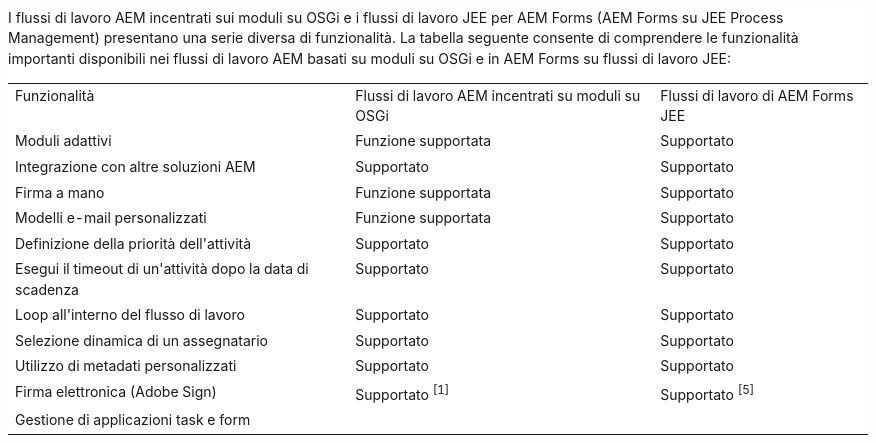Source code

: I flussi di lavoro AEM incentrati sui moduli su OSGi e i flussi di lavoro JEE per AEM Forms (AEM Forms su JEE Process Management) presentano una serie diversa di funzionalità. La tabella seguente consente di comprendere le funzionalità importanti disponibili nei flussi di lavoro AEM basati su moduli su OSGi e in AEM Forms su flussi di lavoro JEE:

<table>
 <tbody>
  <tr>
   <td>Funzionalità</td>
   <td>Flussi di lavoro AEM incentrati su moduli su OSGi<br /> </td>
   <td>Flussi di lavoro di AEM Forms JEE</td>
  </tr>
  <tr>
   <td>Moduli adattivi</td>
   <td>Funzione supportata</td>
   <td>Supportato<br /> </td>
  </tr>
  <tr>
   <td>Integrazione con altre soluzioni AEM</td>
   <td>Supportato</td>
   <td>Supportato</td>
  </tr>
  <tr>
   <td>Firma a mano</td>
   <td>Funzione supportata</td>
   <td>Supportato<br /> </td>
  </tr>
  <tr>
   <td>Modelli e-mail personalizzati</td>
   <td>Funzione supportata</td>
   <td>Supportato<br /> </td>
  </tr>
  <tr>
   <td>Definizione della priorità dell'attività</td>
   <td>Supportato</td>
   <td>Supportato</td>
  </tr>
  <tr>
   <td>Esegui il timeout di un'attività dopo la data di scadenza</td>
   <td>Supportato</td>
   <td>Supportato</td>
  </tr>
  <tr>
   <td>Loop all'interno del flusso di lavoro</td>
   <td>Supportato</td>
   <td>Supportato</td>
  </tr>
  <tr>
   <td>Selezione dinamica di un assegnatario </td>
   <td>Supportato</td>
   <td>Supportato</td>
  </tr>
  <tr>
   <td>Utilizzo di metadati personalizzati</td>
   <td>Supportato</td>
   <td>Supportato</td>
  </tr>
  <tr>
   <td>Firma elettronica (Adobe Sign)</td>
   <td>Supportato <sup>[1]</sup></td>
   <td>Supportato <sup>[5]</sup></td>
  </tr>
  <tr>
   <td>Gestione di applicazioni task e form</td>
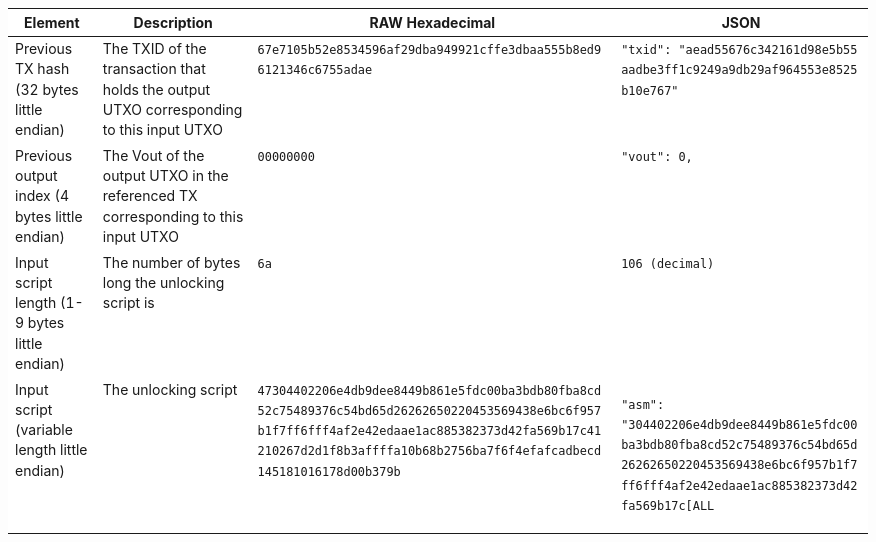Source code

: | **Element**                                           | **Description**                                                                                                                                           | **RAW Hexadecimal**                                                                                                                                                                                                    | **JSON**                                                                                                                                                                                                                                                                                                                                                                                                                                                                                                     |
| ----------------------------------------------------- | --------------------------------------------------------------------------------------------------------------------------------------------------------- | ---------------------------------------------------------------------------------------------------------------------------------------------------------------------------------------------------------------------- | ------------------------------------------------------------------------------------------------------------------------------------------------------------------------------------------------------------------------------------------------------------------------------------------------------------------------------------------------------------------------------------------------------------------------------------------------------------------------------------------------------------ |
| Previous TX hash (32 bytes little endian)             | The TXID of the transaction that holds the output UTXO corresponding to this input UTXO                                                                   | `67e7105b52e8534596af29dba949921cffe3dbaa555b8ed96121346c6755adae`                                                                                                                                                     | `"txid": "aead55676c342161d98e5b55aadbe3ff1c9249a9db29af964553e8525b10e767"`                                                                                                                                                                                                                                                                                                                                                                                                                                 |
| Previous output index (4 bytes little endian)         | The Vout of the output UTXO in the referenced TX corresponding to this input UTXO                                                                         | `00000000`                                                                                                                                                                                                             | `"vout": 0,`                                                                                                                                                                                                                                                                                                                                                                                                                                                                                                 |
| Input script length (1-9 bytes little endian)         | The number of bytes long the unlocking script is                                                                                                          | `6a`                                                                                                                                                                                                                   | `106 (decimal)`                                                                                                                                                                                                                                                                                                                                                                                                                                                                                              |
| Input script (variable length little endian)          | The unlocking script                                                                                                                                      | `47304402206e4db9dee8449b861e5fdc00ba3bdb80fba8cd52c75489376c54bd65d26262650220453569438e6bc6f957b1f7ff6fff4af2e42edaae1ac885382373d42fa569b17c41210267d2d1f8b3affffa10b68b2756ba7f6f4efafcadbecd145181016178d00b379b` | <p><code>"asm": "304402206e4db9dee8449b861e5fdc00ba3bdb80fba8cd52c75489376c54bd65d26262650220453569438e6bc6f957b1f7ff6fff4af2e42edaae1ac885382373d42fa569b17c[ALL|FORKID] 0267d2d1f8b3affffa10b68b2756ba7f6f4efafcadbecd145181016178d00b379b",</code> </p><p><code>"hex": "47304402206e4db9dee8449b861e5fdc00ba3bdb80fba8cd52c75489376c54bd65d26262650220453569438e6bc6f957b1f7ff6fff4af2e42edaae1ac885382373d42fa569b17c41210267d2d1f8b3affffa10b68b2756ba7f6f4efafcadbecd145181016178d00b379b"</code> </p> |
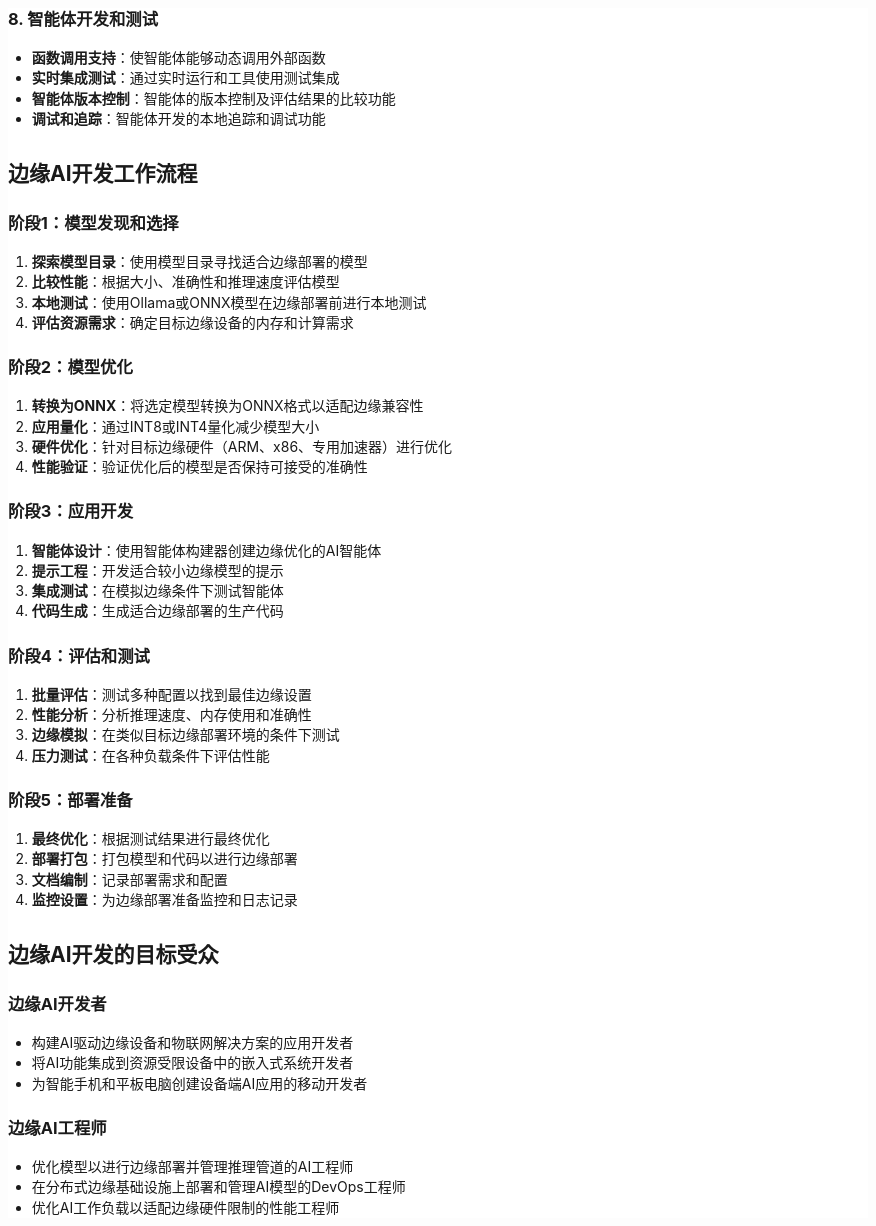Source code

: ### 8. 智能体开发和测试
- **函数调用支持**：使智能体能够动态调用外部函数
- **实时集成测试**：通过实时运行和工具使用测试集成
- **智能体版本控制**：智能体的版本控制及评估结果的比较功能
- **调试和追踪**：智能体开发的本地追踪和调试功能

## 边缘AI开发工作流程

### 阶段1：模型发现和选择
1. **探索模型目录**：使用模型目录寻找适合边缘部署的模型
2. **比较性能**：根据大小、准确性和推理速度评估模型
3. **本地测试**：使用Ollama或ONNX模型在边缘部署前进行本地测试
4. **评估资源需求**：确定目标边缘设备的内存和计算需求

### 阶段2：模型优化
1. **转换为ONNX**：将选定模型转换为ONNX格式以适配边缘兼容性
2. **应用量化**：通过INT8或INT4量化减少模型大小
3. **硬件优化**：针对目标边缘硬件（ARM、x86、专用加速器）进行优化
4. **性能验证**：验证优化后的模型是否保持可接受的准确性

### 阶段3：应用开发
1. **智能体设计**：使用智能体构建器创建边缘优化的AI智能体
2. **提示工程**：开发适合较小边缘模型的提示
3. **集成测试**：在模拟边缘条件下测试智能体
4. **代码生成**：生成适合边缘部署的生产代码

### 阶段4：评估和测试
1. **批量评估**：测试多种配置以找到最佳边缘设置
2. **性能分析**：分析推理速度、内存使用和准确性
3. **边缘模拟**：在类似目标边缘部署环境的条件下测试
4. **压力测试**：在各种负载条件下评估性能

### 阶段5：部署准备
1. **最终优化**：根据测试结果进行最终优化
2. **部署打包**：打包模型和代码以进行边缘部署
3. **文档编制**：记录部署需求和配置
4. **监控设置**：为边缘部署准备监控和日志记录

## 边缘AI开发的目标受众

### 边缘AI开发者
- 构建AI驱动边缘设备和物联网解决方案的应用开发者
- 将AI功能集成到资源受限设备中的嵌入式系统开发者
- 为智能手机和平板电脑创建设备端AI应用的移动开发者

### 边缘AI工程师
- 优化模型以进行边缘部署并管理推理管道的AI工程师
- 在分布式边缘基础设施上部署和管理AI模型的DevOps工程师
- 优化AI工作负载以适配边缘硬件限制的性能工程师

### WHAT IS EXPECTED:
Nothing but the lines from the one that contains "3. **边缘模拟**：在类似目标边缘部署环境的条件下测试" to the end of the listing should be given again, each exactly as it appears.

### ANSWER BOX:
3. **边缘模拟**：在类似目标边缘部署环境的条件下测试
4. **压力测试**：在各种负载条件下评估性能

### 阶段5：部署准备
1. **最终优化**：根据测试结果进行最终优化
2. **部署打包**：打包模型和代码以进行边缘部署
3. **文档编制**：记录部署需求和配置
4. **监控设置**：为边缘部署准备监控和日志记录

## 边缘AI开发的目标受众

### 边缘AI开发者
- 构建AI驱动边缘设备和物联网解决方案的应用开发者
- 将AI功能集成到资源受限设备中的嵌入式系统开发者
- 为智能手机和平板电脑创建设备端AI应用的移动开发者

### 边缘AI工程师
- 优化模型以进行边缘部署并管理推理管道的AI工程师
- 在分布式边缘基础设施上部署和管理AI模型的DevOps工程师
- 优化AI工作负载以适配边缘硬件限制的性能工程师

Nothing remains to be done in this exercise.